:: Extracted page text data ::

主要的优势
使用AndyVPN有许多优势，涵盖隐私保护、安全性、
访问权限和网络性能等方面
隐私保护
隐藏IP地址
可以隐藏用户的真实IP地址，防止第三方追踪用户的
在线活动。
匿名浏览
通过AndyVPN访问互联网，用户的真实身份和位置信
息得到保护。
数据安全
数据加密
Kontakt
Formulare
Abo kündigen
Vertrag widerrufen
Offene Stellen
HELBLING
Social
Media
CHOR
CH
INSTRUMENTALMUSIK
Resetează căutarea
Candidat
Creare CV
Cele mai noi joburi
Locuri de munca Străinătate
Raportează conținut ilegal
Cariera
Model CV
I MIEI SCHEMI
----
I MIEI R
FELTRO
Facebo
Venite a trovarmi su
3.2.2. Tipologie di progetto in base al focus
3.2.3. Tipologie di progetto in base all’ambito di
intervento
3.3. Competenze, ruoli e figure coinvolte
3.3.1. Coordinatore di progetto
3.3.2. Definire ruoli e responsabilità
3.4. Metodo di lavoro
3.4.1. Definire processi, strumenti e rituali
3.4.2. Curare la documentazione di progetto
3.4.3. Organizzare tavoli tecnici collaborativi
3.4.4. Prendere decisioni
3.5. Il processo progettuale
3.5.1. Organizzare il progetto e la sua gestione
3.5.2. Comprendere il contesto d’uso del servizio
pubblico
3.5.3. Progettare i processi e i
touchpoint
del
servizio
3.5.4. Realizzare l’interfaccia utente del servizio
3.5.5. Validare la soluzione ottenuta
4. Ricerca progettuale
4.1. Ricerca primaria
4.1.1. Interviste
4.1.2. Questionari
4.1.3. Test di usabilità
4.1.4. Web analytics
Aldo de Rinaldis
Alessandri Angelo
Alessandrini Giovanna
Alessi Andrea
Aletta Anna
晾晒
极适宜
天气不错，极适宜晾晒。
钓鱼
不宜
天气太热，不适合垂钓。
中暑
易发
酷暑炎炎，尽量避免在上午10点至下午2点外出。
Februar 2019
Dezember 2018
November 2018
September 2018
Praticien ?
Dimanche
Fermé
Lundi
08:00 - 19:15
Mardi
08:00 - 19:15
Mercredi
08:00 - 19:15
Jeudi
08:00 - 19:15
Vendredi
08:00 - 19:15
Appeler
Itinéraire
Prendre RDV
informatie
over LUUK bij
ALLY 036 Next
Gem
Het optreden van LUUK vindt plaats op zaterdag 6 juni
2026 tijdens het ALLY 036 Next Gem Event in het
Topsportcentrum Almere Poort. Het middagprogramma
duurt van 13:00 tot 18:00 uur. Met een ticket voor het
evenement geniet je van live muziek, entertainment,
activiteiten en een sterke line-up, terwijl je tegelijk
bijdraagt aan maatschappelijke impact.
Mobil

:: Problem to solve ::
The output should consist only of the lines from the one with "November 2018" through the final line of the records above, exactly.

:: Solved exercise ::
November 2018
September 2018
Praticien ?
Dimanche
Fermé
Lundi
08:00 - 19:15
Mardi
08:00 - 19:15
Mercredi
08:00 - 19:15
Jeudi
08:00 - 19:15
Vendredi
08:00 - 19:15
Appeler
Itinéraire
Prendre RDV
informatie
over LUUK bij
ALLY 036 Next
Gem
Het optreden van LUUK vindt plaats op zaterdag 6 juni
2026 tijdens het ALLY 036 Next Gem Event in het
Topsportcentrum Almere Poort. Het middagprogramma
duurt van 13:00 tot 18:00 uur. Met een ticket voor het
evenement geniet je van live muziek, entertainment,
activiteiten en een sterke line-up, terwijl je tegelijk
bijdraagt aan maatschappelijke impact.
Mobil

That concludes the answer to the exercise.